Friday, November 13, 2020

You Hated (10/21/2020). -M.Weisgerber

You hated lying in that grave of a body that for so long made
up all the bitter hairs the fruit, the teeth rotting out between your smile, I 
hating the way this bed is larger now, so empty there that the thought of mad
ness goes way further than your lost deeds or mine.

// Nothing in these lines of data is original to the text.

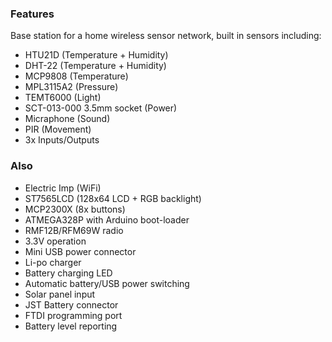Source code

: ### Features

Base station for a home wireless sensor network, built in sensors including: 

- HTU21D (Temperature + Humidity)
- DHT-22 (Temperature + Humidity)
- MCP9808 (Temperature)
- MPL3115A2 (Pressure)
- TEMT6000 (Light)
- SCT-013-000 3.5mm socket (Power)
- Micraphone (Sound)
- PIR (Movement)
- 3x Inputs/Outputs

### Also

- Electric Imp (WiFi)
- ST7565LCD (128x64 LCD + RGB backlight)
- MCP2300X (8x buttons)
- ATMEGA328P with Arduino boot-loader
- RMF12B/RFM69W radio
- 3.3V operation
- Mini USB power connector
- Li-po charger
- Battery charging LED
- Automatic battery/USB power switching
- Solar panel input
- JST Battery connector
- FTDI programming port
- Battery level reporting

You hated the way I grinned, loved there in the dead of night with I and this sickness 
missed you so much as to fret and worry and I didn't think to sleep or nod or drink since
deep of that poisin you tend to so deep, its well runneth over 
beyond your back gate, the far stoop, out the drive out to where your land ends where

the wood it rots, my heart it rots, the heat it rots it out too, all
the very last sweating part of hatred that I have for anything as
the grave opens wide and I tumble right in, by
your arms only now by your sides (when all I want, the molecules themselves crave to fall right in)

You hated that body of a grave so long, that I started to wonder why I cared and I and if
that tide could ever be beat (I should have fallen right in, swam so out to see) and I
out on the front porch now having to glance back as I walk away and I wondering if
the nails will give away and that timber one day will simply cave on down, inward.  

Take this hammer then, see what goodness a head can hold.  
Swing batter batter...if only one for park, then try one for the road.